■ Instructions to follow ■
Copy out the lines from the line with "table_header Correspondance [778, 379, 1092, 418]" to the line with "table_cell Java Swing" without any changes.

— Start —

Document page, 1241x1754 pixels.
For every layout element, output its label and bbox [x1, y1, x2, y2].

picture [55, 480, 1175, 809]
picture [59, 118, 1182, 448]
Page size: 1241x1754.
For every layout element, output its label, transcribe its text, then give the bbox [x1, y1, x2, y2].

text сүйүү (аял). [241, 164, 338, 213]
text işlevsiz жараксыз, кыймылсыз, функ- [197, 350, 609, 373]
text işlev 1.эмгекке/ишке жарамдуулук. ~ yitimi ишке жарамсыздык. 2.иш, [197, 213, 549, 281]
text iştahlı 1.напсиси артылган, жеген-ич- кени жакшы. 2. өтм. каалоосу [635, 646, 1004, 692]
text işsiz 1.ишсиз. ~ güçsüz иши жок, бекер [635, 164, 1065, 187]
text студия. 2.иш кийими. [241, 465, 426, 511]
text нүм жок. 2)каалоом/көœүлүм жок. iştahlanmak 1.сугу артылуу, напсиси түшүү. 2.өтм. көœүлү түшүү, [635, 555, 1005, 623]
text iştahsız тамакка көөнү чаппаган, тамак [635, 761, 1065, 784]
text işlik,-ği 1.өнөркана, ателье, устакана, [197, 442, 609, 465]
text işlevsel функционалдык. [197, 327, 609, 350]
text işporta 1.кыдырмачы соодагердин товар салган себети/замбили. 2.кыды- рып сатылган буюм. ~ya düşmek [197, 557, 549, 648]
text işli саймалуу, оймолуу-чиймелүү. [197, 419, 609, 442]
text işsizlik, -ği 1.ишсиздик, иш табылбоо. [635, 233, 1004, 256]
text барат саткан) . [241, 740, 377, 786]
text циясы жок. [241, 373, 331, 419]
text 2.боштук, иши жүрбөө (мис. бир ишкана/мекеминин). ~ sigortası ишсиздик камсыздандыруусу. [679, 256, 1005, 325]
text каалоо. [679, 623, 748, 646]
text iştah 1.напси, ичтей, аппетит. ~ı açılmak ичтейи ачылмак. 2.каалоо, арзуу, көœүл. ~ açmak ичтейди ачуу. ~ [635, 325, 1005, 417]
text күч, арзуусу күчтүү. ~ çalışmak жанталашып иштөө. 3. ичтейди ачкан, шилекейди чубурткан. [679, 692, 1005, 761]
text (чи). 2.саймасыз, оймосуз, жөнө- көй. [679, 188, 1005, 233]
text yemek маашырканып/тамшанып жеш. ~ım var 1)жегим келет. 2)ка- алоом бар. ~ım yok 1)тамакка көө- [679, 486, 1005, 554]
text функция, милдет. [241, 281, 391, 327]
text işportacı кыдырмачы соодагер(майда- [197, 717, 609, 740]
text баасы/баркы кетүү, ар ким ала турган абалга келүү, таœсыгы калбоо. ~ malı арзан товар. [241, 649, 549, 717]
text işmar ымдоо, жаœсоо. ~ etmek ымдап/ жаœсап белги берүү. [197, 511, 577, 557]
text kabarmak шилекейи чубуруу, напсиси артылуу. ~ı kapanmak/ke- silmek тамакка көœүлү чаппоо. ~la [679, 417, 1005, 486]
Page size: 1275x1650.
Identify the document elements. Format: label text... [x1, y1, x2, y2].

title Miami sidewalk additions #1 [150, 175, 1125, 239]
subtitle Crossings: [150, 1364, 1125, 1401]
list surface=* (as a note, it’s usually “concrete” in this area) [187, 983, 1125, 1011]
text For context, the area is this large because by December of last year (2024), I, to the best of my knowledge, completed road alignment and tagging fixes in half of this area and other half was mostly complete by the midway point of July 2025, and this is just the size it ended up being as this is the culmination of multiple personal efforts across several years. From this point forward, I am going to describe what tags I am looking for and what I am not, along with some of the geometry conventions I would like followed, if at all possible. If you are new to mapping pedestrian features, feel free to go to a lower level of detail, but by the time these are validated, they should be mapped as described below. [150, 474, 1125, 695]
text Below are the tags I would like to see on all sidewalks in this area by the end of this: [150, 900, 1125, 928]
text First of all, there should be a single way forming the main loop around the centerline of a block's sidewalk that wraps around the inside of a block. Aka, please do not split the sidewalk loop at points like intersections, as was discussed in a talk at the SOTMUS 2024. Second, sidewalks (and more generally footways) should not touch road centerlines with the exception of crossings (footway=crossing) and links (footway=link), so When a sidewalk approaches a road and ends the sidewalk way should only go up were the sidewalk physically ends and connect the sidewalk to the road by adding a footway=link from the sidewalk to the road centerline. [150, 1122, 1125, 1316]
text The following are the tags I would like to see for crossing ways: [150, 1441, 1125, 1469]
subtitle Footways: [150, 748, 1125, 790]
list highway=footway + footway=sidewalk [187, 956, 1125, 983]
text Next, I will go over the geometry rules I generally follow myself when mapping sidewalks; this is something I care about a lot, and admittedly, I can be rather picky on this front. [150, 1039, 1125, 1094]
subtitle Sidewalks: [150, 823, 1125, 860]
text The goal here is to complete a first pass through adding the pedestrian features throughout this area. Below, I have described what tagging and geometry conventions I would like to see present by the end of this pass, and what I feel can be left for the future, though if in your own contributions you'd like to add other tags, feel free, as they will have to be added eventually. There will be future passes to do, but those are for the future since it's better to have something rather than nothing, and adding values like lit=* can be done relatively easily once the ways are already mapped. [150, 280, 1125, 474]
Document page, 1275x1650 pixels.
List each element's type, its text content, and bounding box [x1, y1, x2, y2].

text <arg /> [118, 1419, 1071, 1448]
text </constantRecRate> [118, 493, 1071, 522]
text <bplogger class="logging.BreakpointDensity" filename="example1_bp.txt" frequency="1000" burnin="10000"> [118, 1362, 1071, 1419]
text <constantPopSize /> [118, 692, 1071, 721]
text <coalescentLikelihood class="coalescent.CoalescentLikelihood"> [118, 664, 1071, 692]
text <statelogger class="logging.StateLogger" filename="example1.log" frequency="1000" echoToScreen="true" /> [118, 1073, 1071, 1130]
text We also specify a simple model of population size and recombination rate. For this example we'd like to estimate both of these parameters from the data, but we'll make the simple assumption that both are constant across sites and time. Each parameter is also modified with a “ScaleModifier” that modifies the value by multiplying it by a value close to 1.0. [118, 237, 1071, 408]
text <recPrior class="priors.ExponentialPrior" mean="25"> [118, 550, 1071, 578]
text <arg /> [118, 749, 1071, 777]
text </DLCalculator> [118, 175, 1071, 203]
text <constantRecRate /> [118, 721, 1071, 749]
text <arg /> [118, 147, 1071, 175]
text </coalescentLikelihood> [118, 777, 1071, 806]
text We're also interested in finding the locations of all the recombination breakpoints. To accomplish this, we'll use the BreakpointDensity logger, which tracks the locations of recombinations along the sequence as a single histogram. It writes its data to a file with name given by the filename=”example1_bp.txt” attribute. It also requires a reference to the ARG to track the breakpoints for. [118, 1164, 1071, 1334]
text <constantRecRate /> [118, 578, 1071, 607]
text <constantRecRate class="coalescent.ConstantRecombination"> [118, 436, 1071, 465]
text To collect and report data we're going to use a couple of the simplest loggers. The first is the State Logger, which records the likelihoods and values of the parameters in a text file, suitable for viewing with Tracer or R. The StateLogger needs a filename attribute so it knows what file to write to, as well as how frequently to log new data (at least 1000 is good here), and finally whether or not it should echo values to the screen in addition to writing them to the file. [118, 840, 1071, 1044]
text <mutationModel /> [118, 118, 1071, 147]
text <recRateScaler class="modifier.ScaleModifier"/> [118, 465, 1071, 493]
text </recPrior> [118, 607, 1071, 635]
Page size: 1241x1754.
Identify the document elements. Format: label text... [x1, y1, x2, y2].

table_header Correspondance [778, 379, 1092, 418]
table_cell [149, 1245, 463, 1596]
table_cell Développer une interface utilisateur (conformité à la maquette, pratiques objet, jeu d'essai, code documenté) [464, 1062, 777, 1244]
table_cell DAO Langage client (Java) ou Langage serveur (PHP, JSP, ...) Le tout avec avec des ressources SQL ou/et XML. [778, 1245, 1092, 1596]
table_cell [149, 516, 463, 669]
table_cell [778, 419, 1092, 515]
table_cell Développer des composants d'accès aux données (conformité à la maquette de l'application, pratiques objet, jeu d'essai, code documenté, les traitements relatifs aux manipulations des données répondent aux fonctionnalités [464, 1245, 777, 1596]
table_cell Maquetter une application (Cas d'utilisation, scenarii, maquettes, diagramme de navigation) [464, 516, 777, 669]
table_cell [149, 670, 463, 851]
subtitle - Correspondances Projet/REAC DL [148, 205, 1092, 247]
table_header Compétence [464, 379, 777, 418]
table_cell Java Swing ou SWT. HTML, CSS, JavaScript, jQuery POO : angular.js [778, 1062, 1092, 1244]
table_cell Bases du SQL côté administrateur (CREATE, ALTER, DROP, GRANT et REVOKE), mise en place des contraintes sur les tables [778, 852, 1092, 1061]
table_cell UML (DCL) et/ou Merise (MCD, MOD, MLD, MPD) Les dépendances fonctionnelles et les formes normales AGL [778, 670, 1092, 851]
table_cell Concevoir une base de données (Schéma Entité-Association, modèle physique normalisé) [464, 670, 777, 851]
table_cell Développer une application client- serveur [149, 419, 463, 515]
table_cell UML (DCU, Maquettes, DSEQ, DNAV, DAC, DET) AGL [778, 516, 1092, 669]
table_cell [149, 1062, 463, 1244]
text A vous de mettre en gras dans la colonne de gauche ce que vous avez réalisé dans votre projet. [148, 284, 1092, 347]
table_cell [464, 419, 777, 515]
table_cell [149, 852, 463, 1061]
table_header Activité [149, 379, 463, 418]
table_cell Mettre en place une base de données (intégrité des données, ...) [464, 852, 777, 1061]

— End —

■ Answer ■
table_header Correspondance [778, 379, 1092, 418]
table_cell [149, 1245, 463, 1596]
table_cell Développer une interface utilisateur (conformité à la maquette, pratiques objet, jeu d'essai, code documenté) [464, 1062, 777, 1244]
table_cell DAO Langage client (Java) ou Langage serveur (PHP, JSP, ...) Le tout avec avec des ressources SQL ou/et XML. [778, 1245, 1092, 1596]
table_cell [149, 516, 463, 669]
table_cell [778, 419, 1092, 515]
table_cell Développer des composants d'accès aux données (conformité à la maquette de l'application, pratiques objet, jeu d'essai, code documenté, les traitements relatifs aux manipulations des données répondent aux fonctionnalités [464, 1245, 777, 1596]
table_cell Maquetter une application (Cas d'utilisation, scenarii, maquettes, diagramme de navigation) [464, 516, 777, 669]
table_cell [149, 670, 463, 851]
subtitle - Correspondances Projet/REAC DL [148, 205, 1092, 247]
table_header Compétence [464, 379, 777, 418]
table_cell Java Swing ou SWT. HTML, CSS, JavaScript, jQuery POO : angular.js [778, 1062, 1092, 1244]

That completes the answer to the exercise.